In regards to beer, I’ve done my fair share of research by proximity. My partner loves beer &  breweries, and we visit some kind of beer establishment in every city we pass through on our many road trips. It’s a favorite past time of ours, and I am sure you know what I’m talking about even if no one else does. *high five, friend* Across the board the brand and design of the tap room never indicates whether or not the beer will be good. But! Good branding and a beautiful space will help us make a choice between two places. So, if you’re simply using me as a case study, you and your partner are fighting the good fight.

Here’s the real deal: I fear that the “brand” problem is code for a bad situation. That this team is stuck in this conflict and that they’re having a hard time moving forward in this simple task are worrisome signs. I have something to say about this third partner who is there to help with the ”financial side” but seems to get in the way of decisions: get rid of him. That person signed on as a support role; to take what the visionaries have created and leverage their financial assets to help them succeed. He needs to step back and let them work, or he needs to leave. I fear that this “CFO” will always be the “nay-sayer” and with that, the business will struggle for its entire existence with him in it. Severing a business relationship once the business is up and running (and making money) is SO MUCH MORE costly than cutting ties early on, even if it slows things down temporarily. Long ago a mentor taught me that “those who seek control lack talent.” Take a beat - think about that statement for a second. It seems that this third person needs to enforce their power, just to have a voice, even when it’s not the best move for the business. On the spectrum of problems, this is an easy one, so imagine this dynamic when there is a truly tough problem in front of them. Each person on that small, essential team should do everything in their power to push this project forward, not slow it down.

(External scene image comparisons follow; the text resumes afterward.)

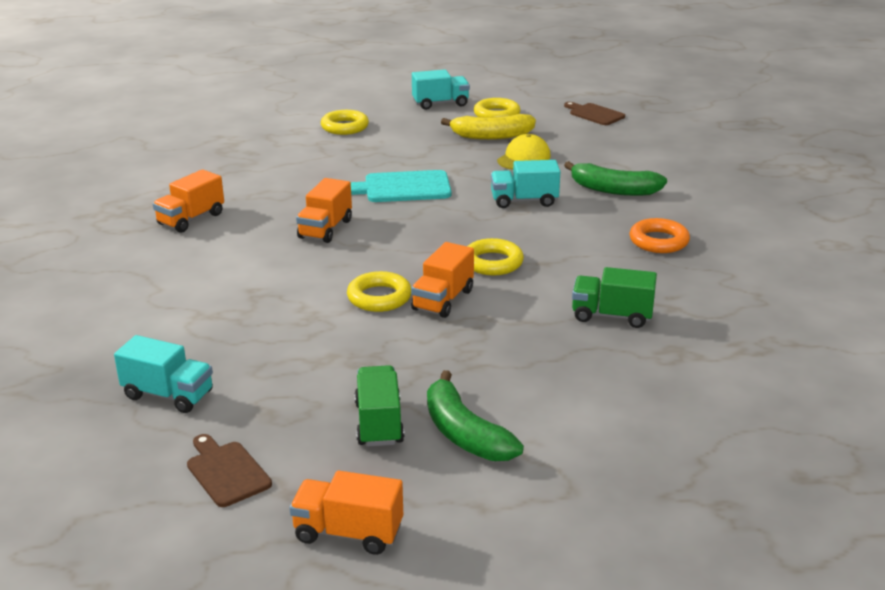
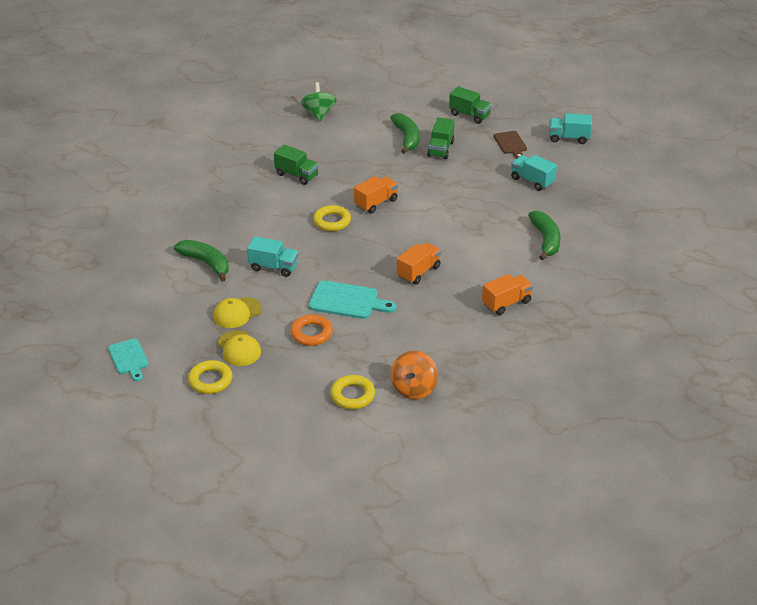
camera: 160 degrees left, 10 degrees up
orange truck [290,471,403,555] -> green truck [449,87,492,124]
yellow ring [347,271,411,312] -> none
turquoise truck [412,70,470,110] -> turquoise truck moved to [549,113,592,144]
yellow banana [441,114,536,140] -> yellow cap [218,330,261,366]
brown cutting board [564,102,625,125] -> turquoise cutting board [108,338,149,381]
orange ring [630,218,690,253] -> orange ring moved to [290,314,333,346]
none -> green spinning top [300,82,337,121]
none -> orange spinning top [391,351,438,399]
none -> green banana [528,211,561,260]

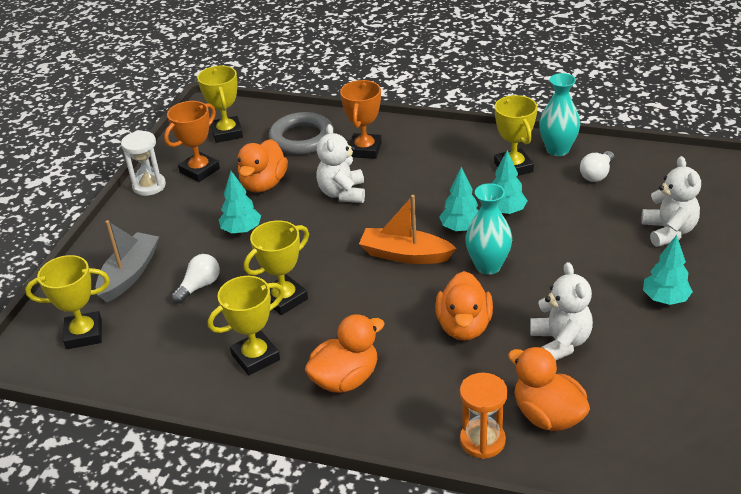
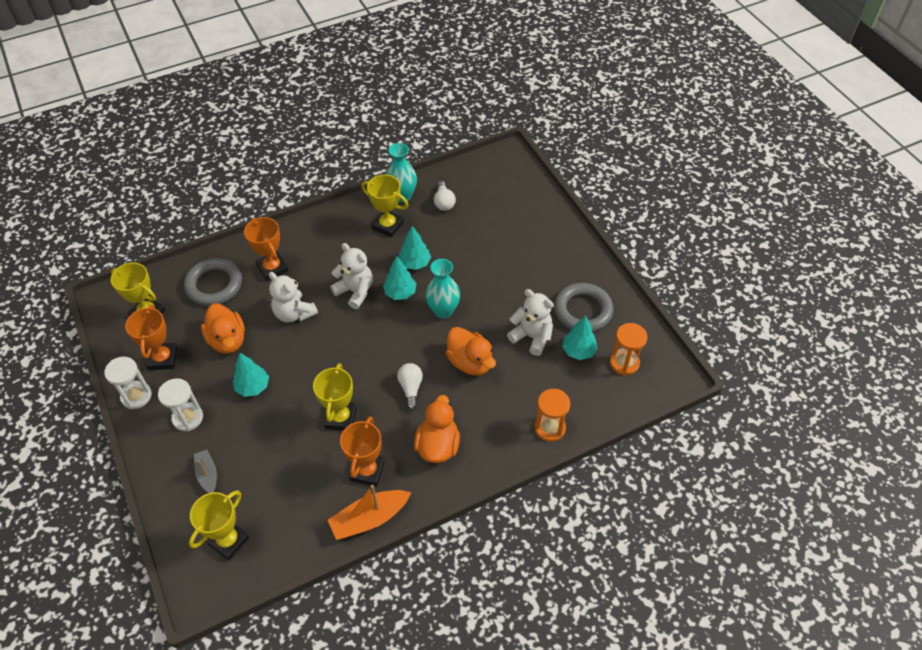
camera: 45 degrees left, 15 degrees up
grey boat [96,220,159,302] -> grey boat [194,450,217,493], size x0.61
white light bulb [171,254,220,304] -> white light bulb moved to [397,363,423,410]
yellow trophy [208,276,284,375] -> orange trophy [340,416,385,487]
orange boat [359,195,457,264] -> orange boat moved to [328,485,411,540]
orange duck [508,347,590,431] -> none
white teddy bear [641,156,701,247] -> white teddy bear moved to [330,243,373,309]
turquoise tree [643,235,693,305] -> turquoise tree moved to [562,315,598,360]
none -> white hourglass [158,378,203,431]
none -> grey ring [554,283,614,332]
none -> orange hourglass [610,323,648,375]

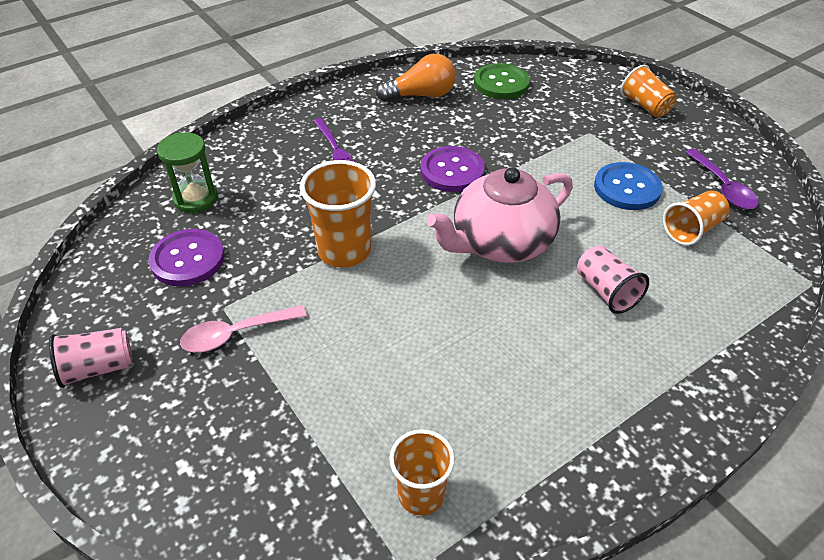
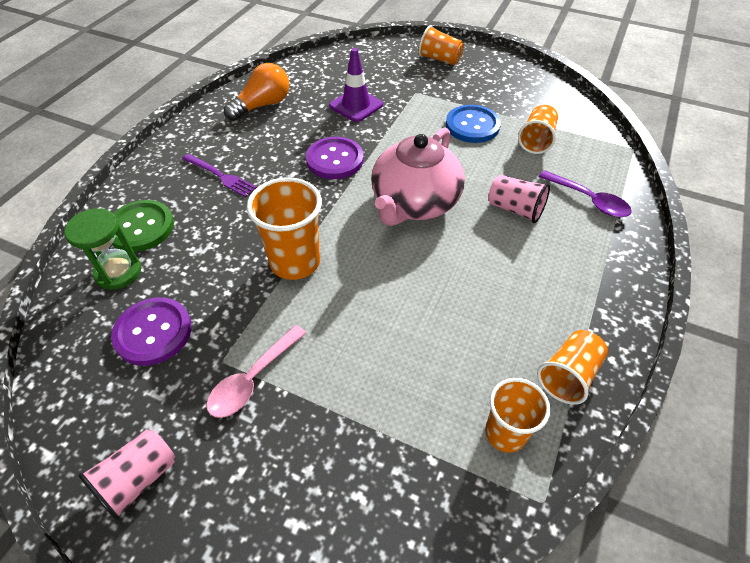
camera: 30 degrees left, 5 degrees up
green button [474,63,530,99] -> green button moved to [112,200,174,252]
purple spoon [685,149,758,209] -> purple spoon moved to [538,170,632,217]
none -> purple traffic cone [329,48,383,122]
none -> orange cup [537,330,608,405]

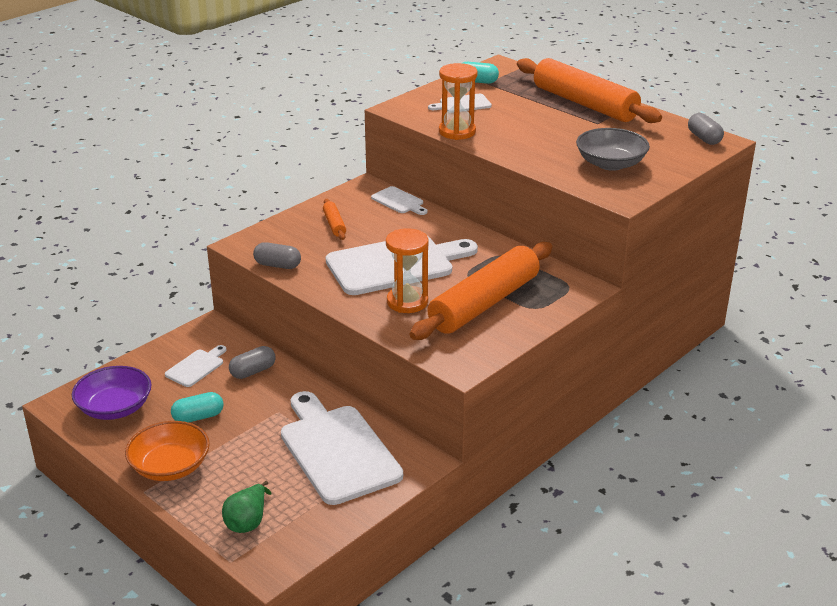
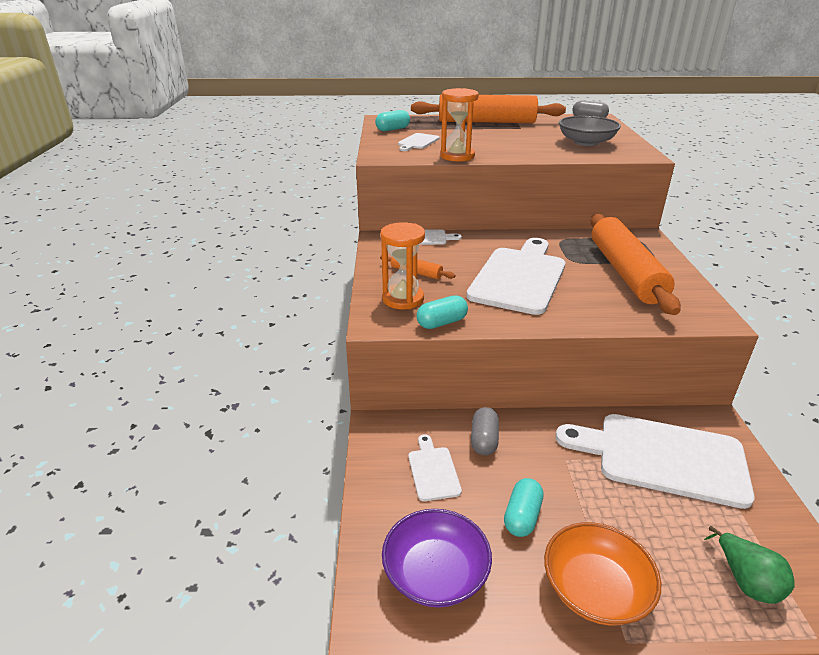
camera: 45 degrees left, 0 degrees up
grey capsule [253,242,301,269] -> turquoise capsule [417,295,468,329]
orange hourglass [386,228,429,313] -> orange hourglass moved to [380,222,425,309]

As for you, Fourth Wheel,  it’s possible that you will have to step away to be the business owner’s partner and not the designer. Whether they are saying it or not, they might be trying to not offend you if they don’t like the direction.  This could be the case even if you have stated that you can take the criticism and even if you are objectively correct about the design choices you’re presenting. I don’t think you’re the reason this project is sputtering, but I’m not sure you’re helping either. I do understand the fantasy of working with your partner and saying that it was a full-on family project. So, lead by example! Step away to let them work.  As you know, there’s a shift in people’s psyche when they pay “an expert.” Expect a fire in their bellies to not to drag it out forever because, money.

If and when they move forward, I have one last bit of advice to help them in their long term success: each person must have their own role or “department” and once in that role, they must be trusted and in charge of their tasks. For example, if they are staying on trend, they will want to change their labels and alter branding with every new release of seasonal beer. To do this, one person must be in charge of guiding the graphic designer. They can have a voting system and guidance about the vision from the team, but ultimately, final decisions need to come from one person. It’ll be the same when they assign who is in charge of their financials, sales, brewing, distribution, and employee management (to name a few).

No matter how much they like each other, especially the brothers, if they continually negotiate small decisions rather than assigning specialties and trusting in the others’ abilities, they are in for a long, resentful relationship - in and out of the tap room.